VENTURING IS TOO RISKY

Excuse #6: Corporate venturing burst along with the Internet bubble.

Until the Nasdaq Composite Index plunged almost 10% on April 14, 2000, companies viewed venturing as a vital corporate tool to secure a role in the “new” economy. In the minds of many, the market decline changed all that. Suddenly, the argument that corporations had no choice but to race Silicon Valley start-up businesses to the outer edge of innovation no longer seemed so compelling. Suddenly, the temptation to sit back, cut costs, and wait to see what the future might bring didn’t seem so much like whistling past the graveyard.

The arguments are easy to understand. Why go out on a limb that already had collapsed underneath formerly menacing new competitors? When the Street demands results this quarter, why concentrate resources on something that might not yield quantifiable results for several quarters—if then?

Investment patterns by corporate-venture funds, however, show there still is optimism about corporate venturing.

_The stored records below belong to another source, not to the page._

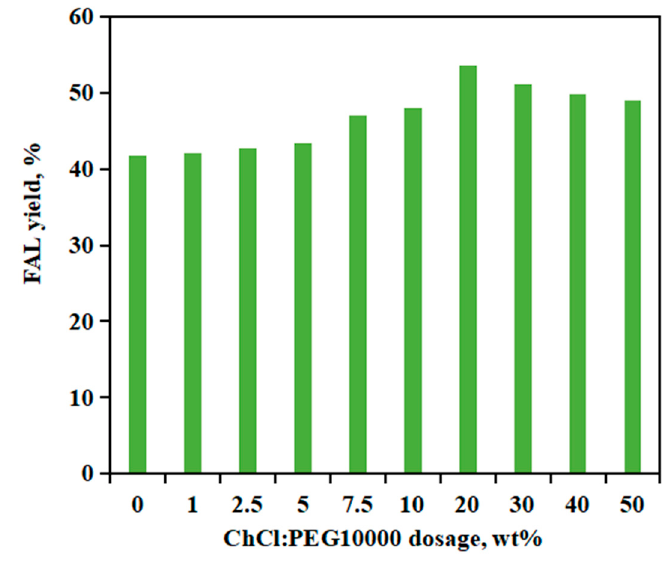
Figure 5. Effects of ChCl:PEG10000 load (0–50 wt%) on the FAL formation (corn stover 75 g/L, solid acid 1.2 wt%, 170 °C, 30 min).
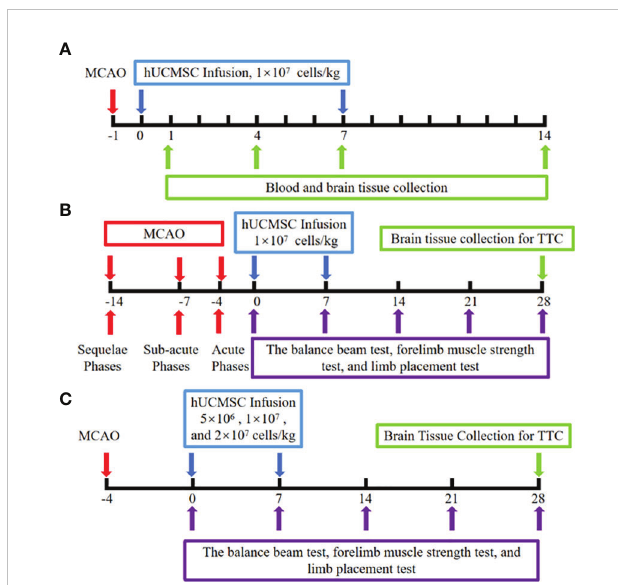
FIGURE 1 Schematic illustration of hUCMSCs treatment for ischemic stroke experiment. (A) The mechanism experiment; (B) The time windows experiment; (C) The dose-effect relationship experiment; The red arrows indicate the model establishment time points; The blue arrow indicates the time point of injection of hUCMSCs or PBS; The purple arrows indicate the time points of motor/neural function testing; The green arrow indicates the time point of sample collection and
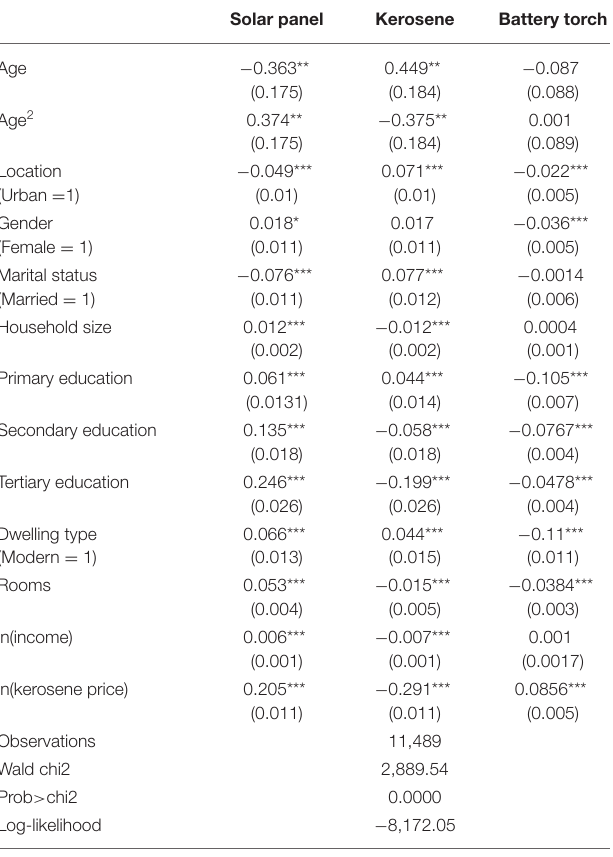
TABLE 6 | Average marginal effects of the alternative-specific multinomial probit model. Solar panel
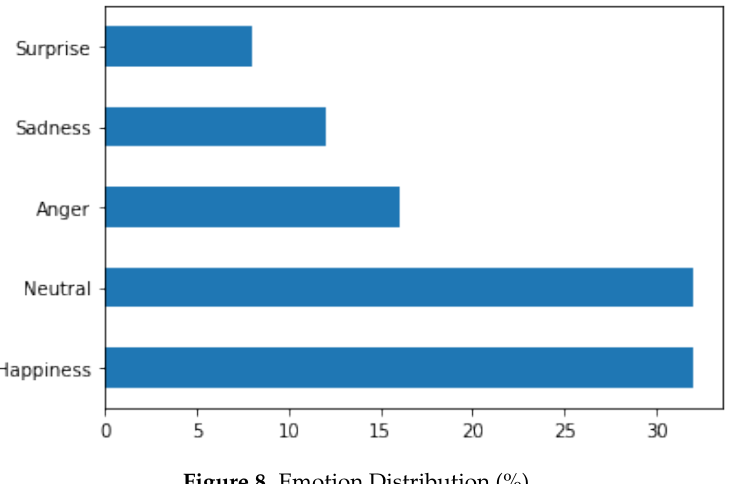
Figure 8. Emotion Distribution (%).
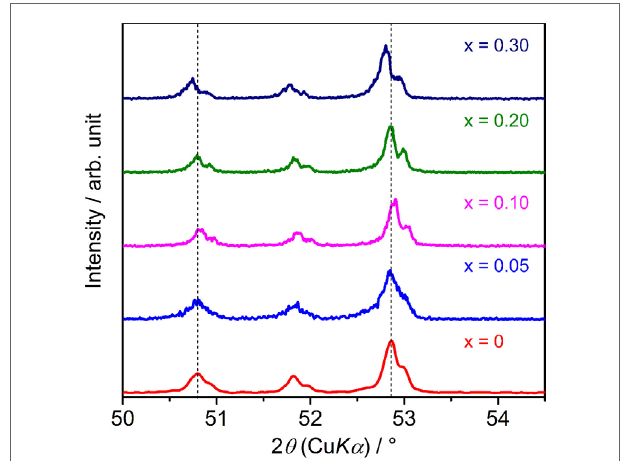
FigUre 2 | enlarged XrD patterns for sintered llBZT with different Ba contents x .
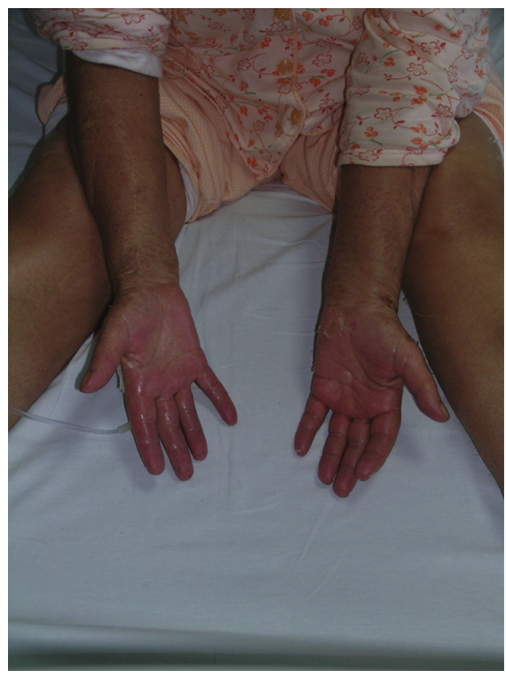
Figure 3: Erythema of the palms with generalized exfoliative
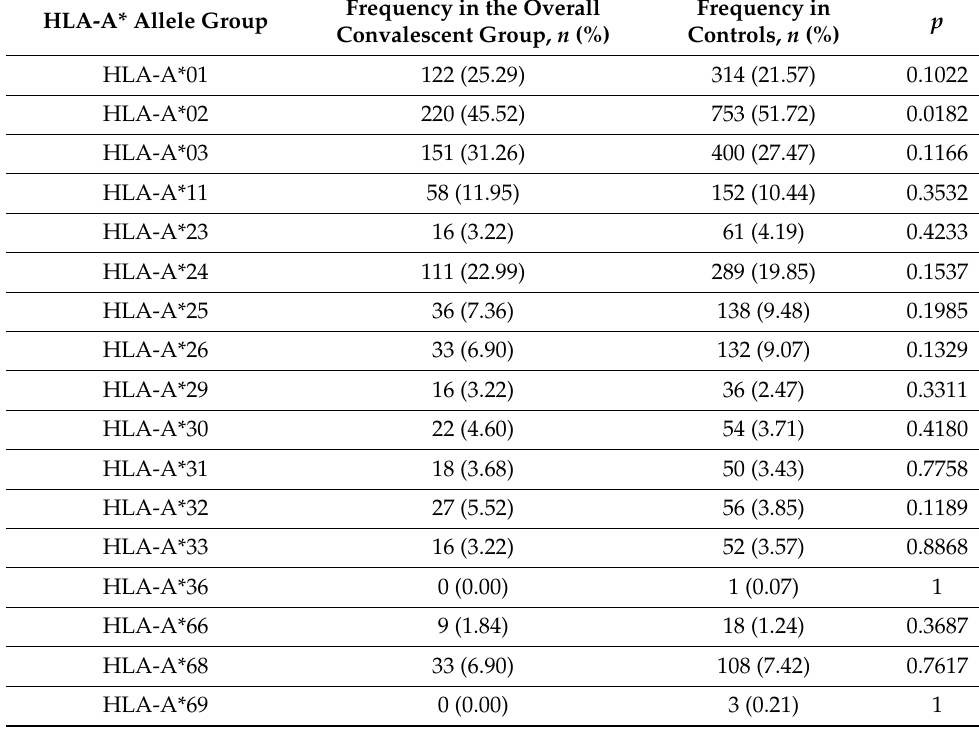
Table 1. Frequency of HLA-A* allele groups among the overall COVID-19 convalescent group ( n = 484) compared with controls ( n =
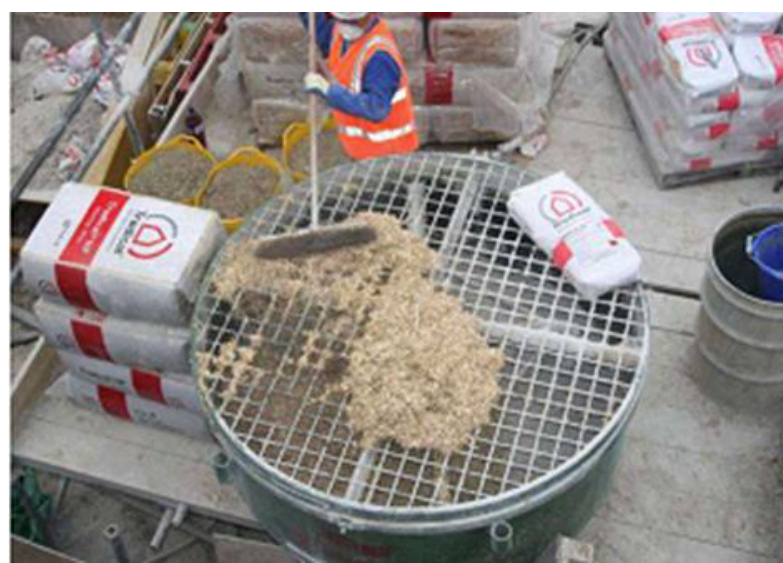
Figure 4. Process of mixing Hemp shiv with Lime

Venture Economics estimates that at the peak, in 2000, 16% to 17% of all venture financing came from corporations, up from 2% in 1994. Despite all the subsequent negatives for corporate venturing, companies still provided 13.5% of all venture-capital investments through the third quarter of 2001. Intel, for example, said it plans to invest $1.3 billion in 2001, on a par with its venture investments the year before.

Many companies recognize that the underlying reasons for venturing haven’t disappeared suddenly. The level of investment still being made in corporate venturing in particular and in innovation in general makes it clear that any established company hoping to sleepwalk through a downturn runs the risk of being overtaken by wide-awake competitors.


Excuse #7: We tried corporate venturing, and it didn’t work.

When executives sometimes dismiss venturing by saying they tried it once, and it didn’t work out, the operative word is “once.”

Keep this in mind: Only one in 10 venture investments is likely to be a runaway success. Two others of the 10 will provide a normal return. The rest will fail. That means a company’s first venture will have a 70% chance of being unsuccessful. Companies that decide they will try one venture and only move to a second if the first succeeds may end up like Fireman’s Fund Insurance Co. (www.the-fund.com) which made substantial investments in two insurance e-businesses in 1999. When neither worked out, the insurer closed its venture office, shutting off an important avenue for innovation.

The only way to do venturing is to build a portfolio. If you make a wide range of investments, you aren’t taking on greater risk, you are managing the risk. Investing small amounts in many risky ideas can generate some steady, spectacular returns, even if individual investments don’t. While most investments may not pay off, the winners will more than cover the minimal losses on the failures. Silicon Valley does have something to teach big corporations about start-up businesses.

Look at it this way: Would any pharmaceutical company consider maintaining an R&D program that has only one research project? Of course not. Drug makers spread their R&D budgets over dozens of potential products, hoping to find that one blockbluster medicine.

Excuse #8: New ventures fail too often to be viable for us.

Perhaps the greatest challenge for some companies isn’t the fear of failure so much as their definition of it. When Thomas Edison produced the first light bulb that worked, he explained that he had made more than 200 previous attempts. “How did you feel about all of those mistakes?” a journalist asked him. “They weren’t mistakes,” he replied. “Every failure told me something that I was able to incorporate in the next attempt.”

That is exactly the attitude a company needs when it is trying to introduce something different and important. Ventures provide the opportunity to experiment, to learn without the risk of catastrophic failure, and to apply that knowledge throughout the entire organization.